11.2.3 Arrangement of sections
Taxonomic papers may use a distinct arrangement of sections. The Results may be replaced by a section headed Description. Within this section, taxa are presented with a hierarchical taxonomic heading. If a few species are described, the names of these species are the headings of major sections (example: http://dx.doi.org/10.1051/parasite/2012004). Descriptions must be in telegraphic style.

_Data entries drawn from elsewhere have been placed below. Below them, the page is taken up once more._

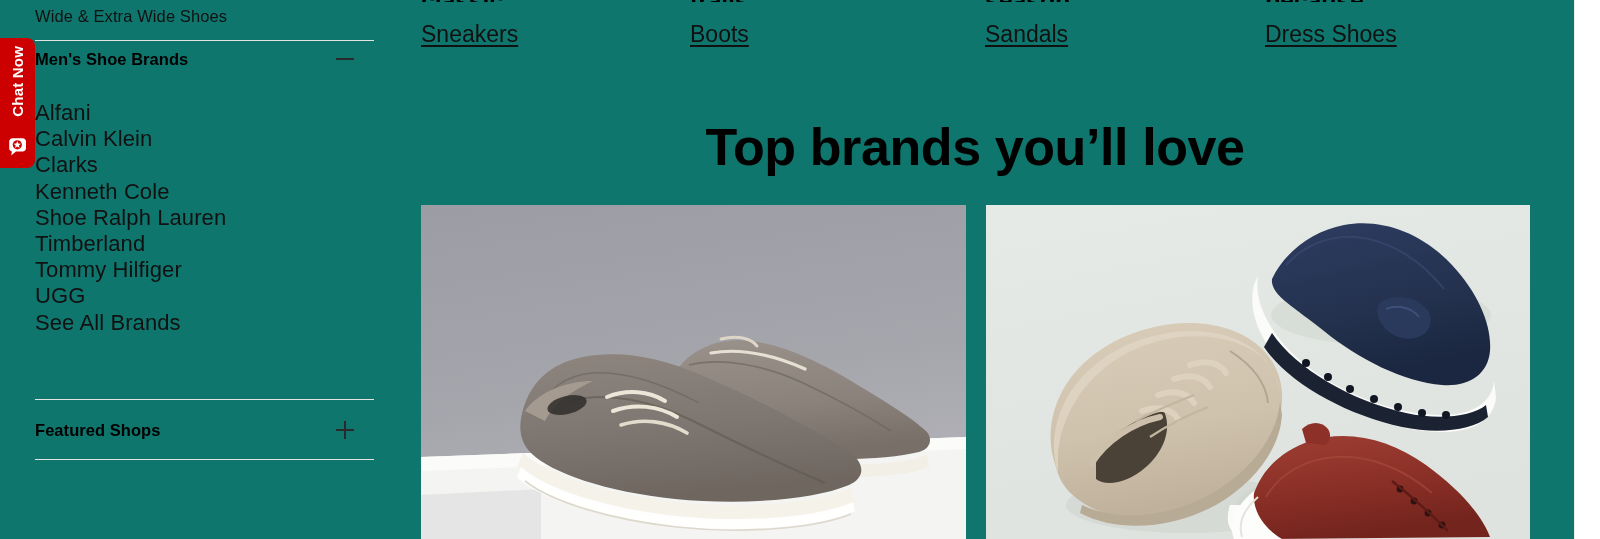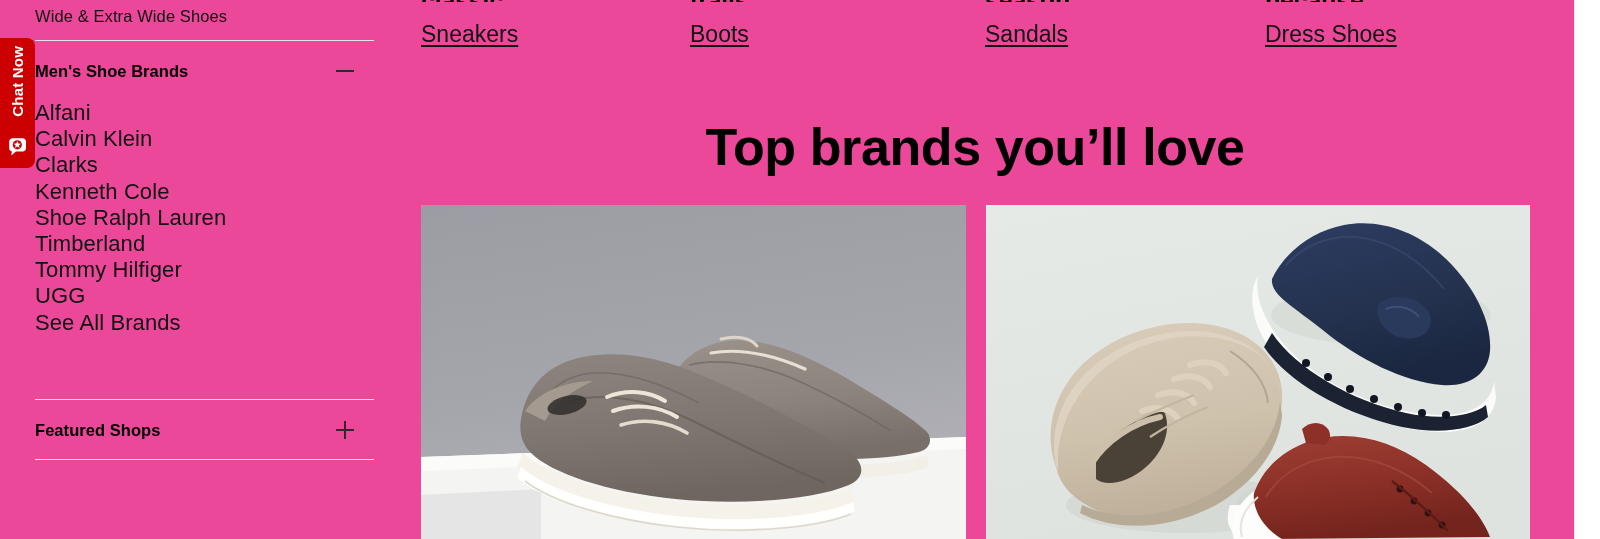--- a/index.html
+++ b/index.html
@@ -17,7 +17,7 @@
     position: relative;
     width: 1600px;
     height: 539px;
-    background: #ec4899;
+    background: #0f766e;
     text-decoration: underline;
   }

11.2.4 Electronic publication of taxonomic papers and ICZN
Parasite will apply the recent amendment of the International Code of Zoological Nomenclature (ICZN) about the availability of electronic publications (Zootaxa, 2012, 3450:1-7). All papers including taxonomic work will be registered in ZooBank before they are published, the date of online publication will be precisely indicated on the papers, and the ZooBank registration will state the name of an electronic archive intended to preserve the work and the ISSN of the journal. Taxa will thus be fully published according to the ICZN. Registration in ZooBank is usually done by the Editor-in-Chief, but authors who have editing privileges in ZooBank may prepare their manuscripts with ZooBank numbers if they want.
11.3 Short notes
Short notes are similar to Articles but do not exceed 4 printed pages in length. The abstract should be no longer than 150 words.
11.4 Other types of papers
Generally, these papers should be prepared in collaboration with the Editorial Board. Presentation will be adapted to each case. Obituaries are published only on commission.
12 Electronic submission
Authors should use the electronic submission system powered by Editorial Manager (http://parasite.edmgr.com/). Before you begin submission, prepare the following:
- A list of the full names of all authors and a valid email address for each of them (copy and paste from the first page of the manuscript);
- A list of preferred referees and their valid emails, with a short text explaining why you chose them - please avoid colleagues in your own institution;
- Only if necessary, a list of opposed referees, with a short text explaining why;
- A Word file of the manuscript;
- A Word file of the covering letter, explaining why the manuscript is of importance and any other detail. The covering letter is included in the final PDF sent to the referees.
- The electronic files of all figures, with appropriate resolution and technical quality (see 5.2).
The submission system will produce a PDF from these elements, which will be submitted for your approval, and will eventually be sent to the referees after evaluation by the Editors.
Please double-check the PDF before you approve it – this PDF will be sent to the reviewers.
Authors who wish to send confidential comments about their manuscript to the Editor should send a separate email.